Instant Solution ? Click "Buy button" to Download the solution File
????? Memories, Inc., needs a cash budget for Year 3 and has provided you with the following information.Sales are all on account (no cash) and are estimated to be collected over a three-month period, with 70 percent collected in the month of sale, 25 percent collected in the next month, and 4 percent collected in the third month. The remaining 1 percent is estimated to be uncollectible. December and November sales from Year 2 were $201,638 and $185,000, respectively.Because of the lag in collecting cash from sales on account, MI delays payment on some of its purchases of materials. MI estimated that 60 percent of each month's material purchases are paid in the month of purchase and 40 percent in the following month. The accounts payable balance for materials at the end of Year 2 was $20,000.MI requires a minimum balance of $40,000 in cash at the end of each month. The company will use its line of credit when needed to bring the balance up to that minimum level. For any money borrowed, the interest rate is 6 percent compounded annually. For simplicity, you can assume that cash is borrowed on the first day of the month and that loan repayments are made at the end of the month. The loan payable balance at the end of Year 2 was zero. The cash balance at the end of Year 2 was $40,000.The purchase price on the equipment will be $153,450 with payments of $3,260.36 per month. MI also plans on expanding the existing production space in May at a cost of $200,000. The company would like to finance the expansion out of current earnings and so will use the line of credit, if necessary, in May. The expansion will cause fixed manufacturing overhead to increase by $10,000 per month, starting in May.Prepare a cash receipts budget for Year 3, assuming estimated sales of 385,000 dolls and 30,000 replicas. The following chart shows the monthly distribution of these sales:Prepare a cash disbursements budget for Year 3.

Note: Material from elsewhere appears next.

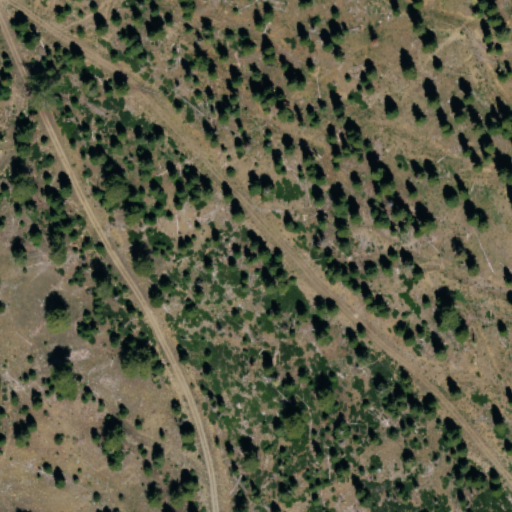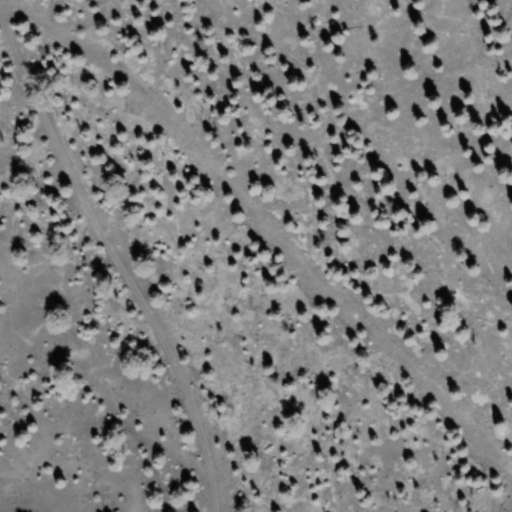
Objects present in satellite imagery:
road: (283, 222)
road: (129, 253)
road: (5, 506)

Prepare a summary cash budget for Year 3, showing any borrowing and repayment of debt with interest.Discuss the company's ability to repay the expansion loan. Include a discussion of the feasibility of the project. Include qualitative factors to be considered.What if the sales forecast was increased by 50 percent? What impact does that have on the budget, and what is the potential impact on the company? (Prove your answer by rerunning your budgets with the new amounts. If you set up your spreadsheet correctly, this should take two seconds.)